Eva Furnari, autora e ilustradora
Além de terem se transformado em objetos de consumo, os livros infantis são, ainda, eficientes ferramentas ideológicas, de educação - no bom e no mal sentido - das crianças. A essa expectativa, a de que a literatura serve para ensinar conteúdos morais, soma-se um componente que interfere diretamente no ofício do autor: muito mais que um inventor, torna-se reprodutor de um discurso que se afasta da função libertadora da literatura. "Acho insuportável essa produção de coisas edificantes. Justamente porque afasta o leitor, ele não se identifica com tanta retidão", critica Fernando Bonassi, autor de O pequeno fascista (CosacNaify), entre outros. Este livro provocou uma positiva ressonância quando foi lançado, justamente porque seu protagonista, um menino que dá nome ao livro, é o oposto daquilo que se espera das personagens da literatura dedicada às crianças. "É preciso defender a liberdade antes de defender a retidão. As pessoas precisam escolher o que é bom e não serem forçadas a escolher. A experiência da vida é muito dura. As crianças já sabem disso. Parece que só as editoras não sabem", explica Bonassi, ao justificar os temas e a abordagem de sua literatura, uma exceção entre a produção de seus colegas autores.

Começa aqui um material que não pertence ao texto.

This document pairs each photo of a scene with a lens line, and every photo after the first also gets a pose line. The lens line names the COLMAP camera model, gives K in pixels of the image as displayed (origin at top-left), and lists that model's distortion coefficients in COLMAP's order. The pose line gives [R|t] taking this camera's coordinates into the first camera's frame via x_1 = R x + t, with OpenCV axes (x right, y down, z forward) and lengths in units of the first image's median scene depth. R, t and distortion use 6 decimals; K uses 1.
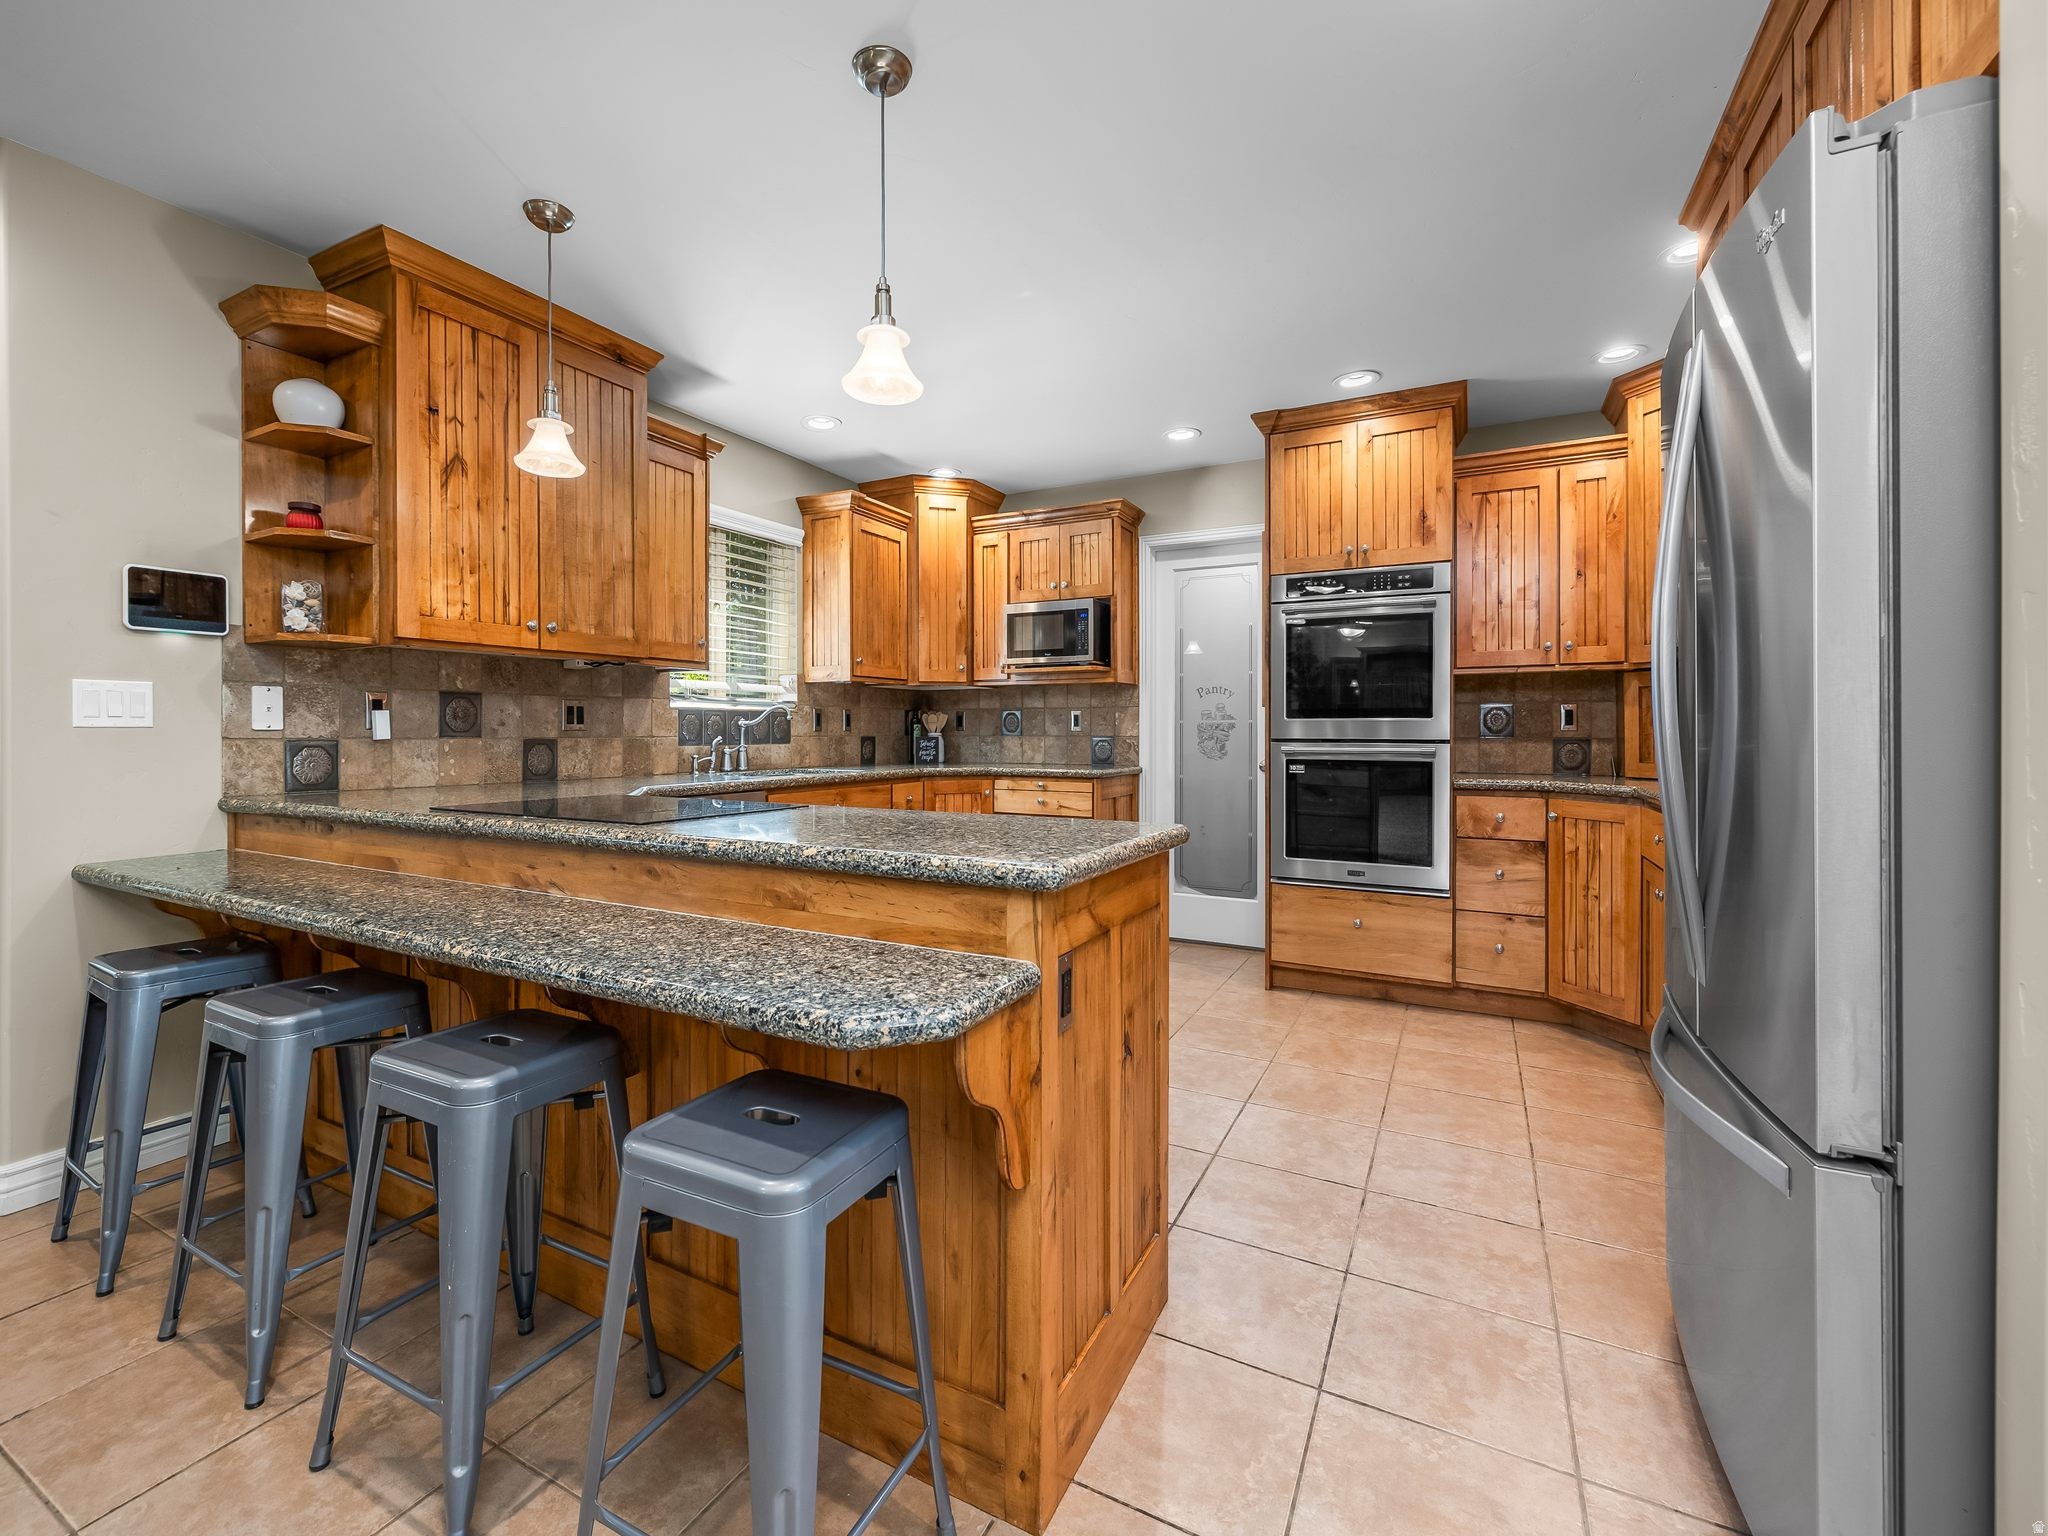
lens RADIAL K [[866.9, 0, 1000.2], [0, 866.9, 735.5], [0, 0, 1]] dist [0.000288, 0.001547]
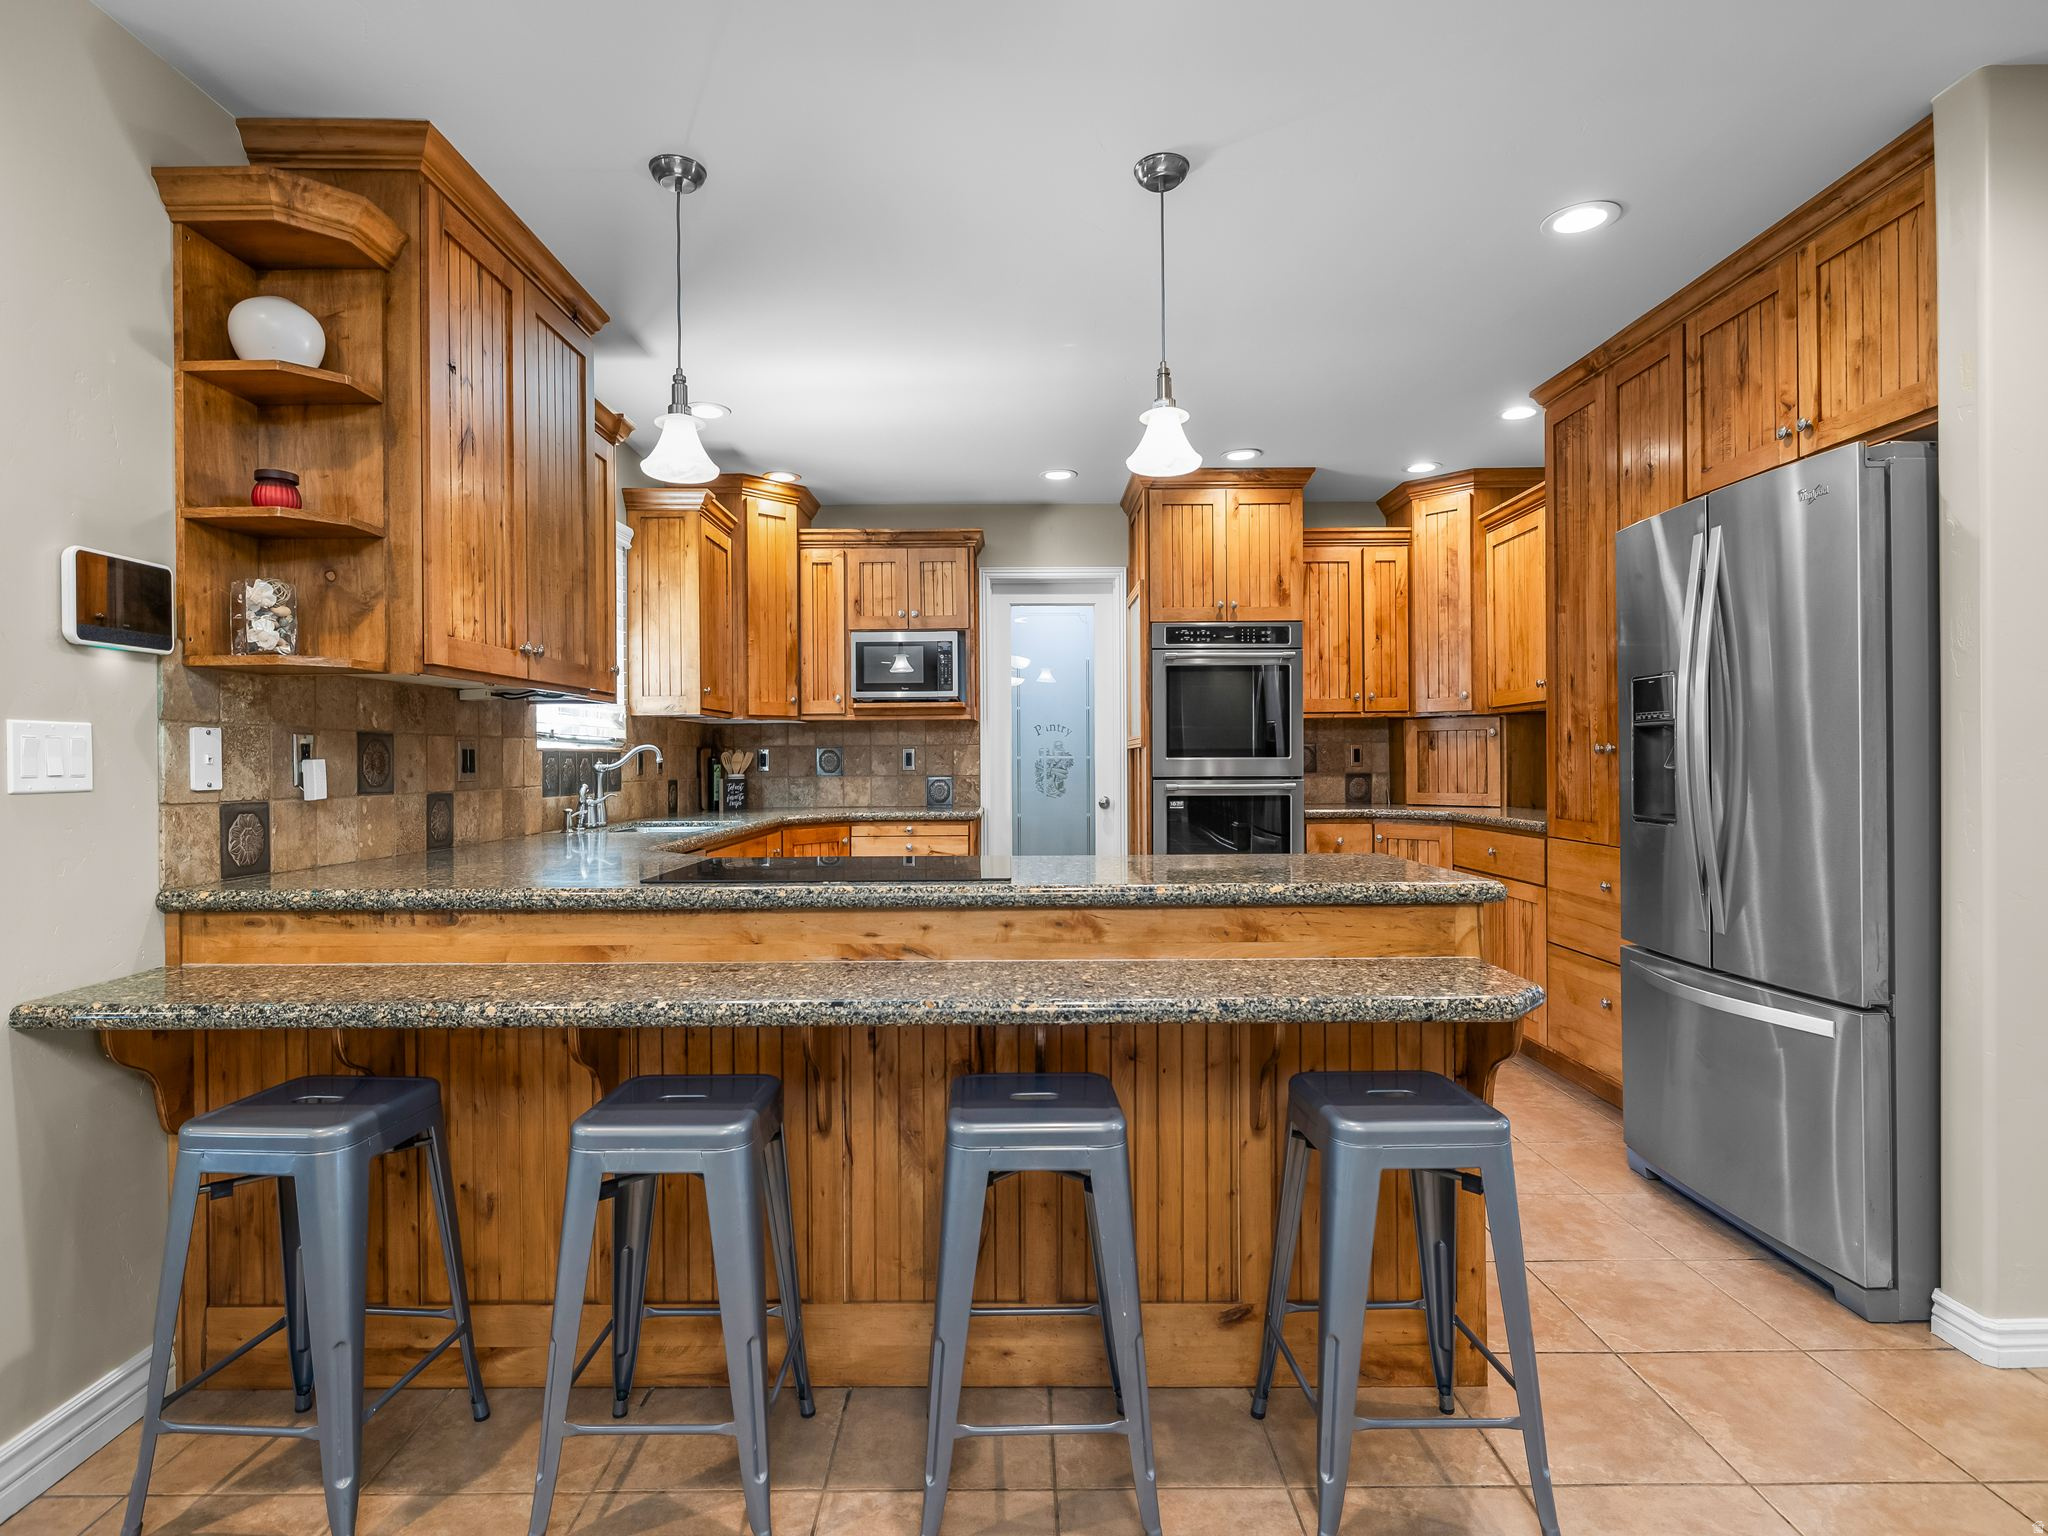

O critério, muitas vezes, não é mais o estético. Há, além do mercado, uma outra força de influência na produção: o governo federal, maior comprador de livros infanto-juvenis no Brasil. "O governo tem uma influência muito forte", avalia a autora e ilustradora pernambucana Rosinha Campos, "se por um lado a Lei de Diretrizes e Bases da Educação (LDB) é fundamental porque orientou alguns princípios, por outro, a lei está dirigindo a produção da literatura infantil a partir desses mesmos princípios". Essa influência do governo não existe à toa: os números revelam que o investimento público na compra de livros para crianças e adolescentes, entre os anos de 1998 e 2005, ultrapassa os R$ 273 milhões. Algumas editoras de livros didáticos e paradidáticos sobrevivem exclusivamente do investimento público. Esta estrutura alterou o paradigma da produção: "Antes, os autores eram senhores do que seria publicado; hoje, o autor foi substituído pelas editoras. É como se ele tivesse perdido a força", lamenta Rosinha, que também atua na formação de novos leitores, atendendo a demanda de professores que desejam inserir a literatura no seu cotidiano escolar. "Uma hora esse mercado vai explodir, porque não há leitores para tantos títulos", prevê Rosinha.
Discípulos de Lobato duelam na arena editorial. São muitos herdeiros para pouca fortuna.